Public health spending, Medicaid eligibility, and the planned closing of a Rome hospital were major topics as two health agencies gave budget presentations Thursday to state legislators.

David Cook, the new commissioner of the Department of Community Health, told the joint House-Senate Appropriations panel that Medicaid needs a new eligibility system prior to the expansion of that program under federal health care reform. “We need to be ready for that,’’ Cook said. He cited a proposal for a state bond issue to fund a system that would improve those eligibility procedures.

In other highlights from the hearings:

Cook acknowledged problems in the state’s public health system, saying, “I agree we have a lot of work to do with public health.’’ Separately, a legislative commission has recommended that public health become a stand-alone agency for greater transparency and visibility. Gov. Nathan Deal’s budget plans significant reductions in public health funding.

Cook said DCH is looking into the issue of millions of dollars that managed care companies owe to public health for vaccines.

Responding to a question from Sen. George Hooks (D-Americus) about funding for primary care slots at Mercer University School of Medicine, Cook said he was ‘’deeply concerned’’ about physician shortages in the state. He also said he hoped the 1 percent Medicaid and PeachCare rate cut for doctors and other medical providers will not affect access to care. “Access is a critically important issue,’’ he said.

And Cook said Georgia would work to rebuild the financial reserves for the state employee health plan, which now stand at $17 million.

Dr. Frank Shelp, commissioner of the Department of Behavioral Health and Developmental Disabilities, outlined how millions of new dollars will go toward building community services for people with mental illness and developmental disabilities. The funding – required under the state’s agreement with the U.S. Department of Justice – will create crisis and support teams  for consumers, along with help for housing and employment.

Shelp said the state would contract with private hospitals to treat mentally ill patients after the planned closure of Northwest Georgia Regional Hospital in Rome. That looming closure has raised concerns among consumer advocates and lawmakers in the Rome area.
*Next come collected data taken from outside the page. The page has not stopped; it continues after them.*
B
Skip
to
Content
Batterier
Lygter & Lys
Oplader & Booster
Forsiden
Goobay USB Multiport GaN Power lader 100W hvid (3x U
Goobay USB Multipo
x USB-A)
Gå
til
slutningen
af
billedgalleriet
Shelp said the state was not rigidly bound to the June 30 date to shut the Rome hospital. “We won’t close Rome prior to having other services in place,’’ he said.

But Sen. Johnny Grant said that when the state closed an adult mental health unit at Central State Hospital, the community services in the Milledgeville area were inadequate to serve consumers. “A year later, we still have problems with community services in Middle Georgia,’’ said Grant, a Milledgeville Republican.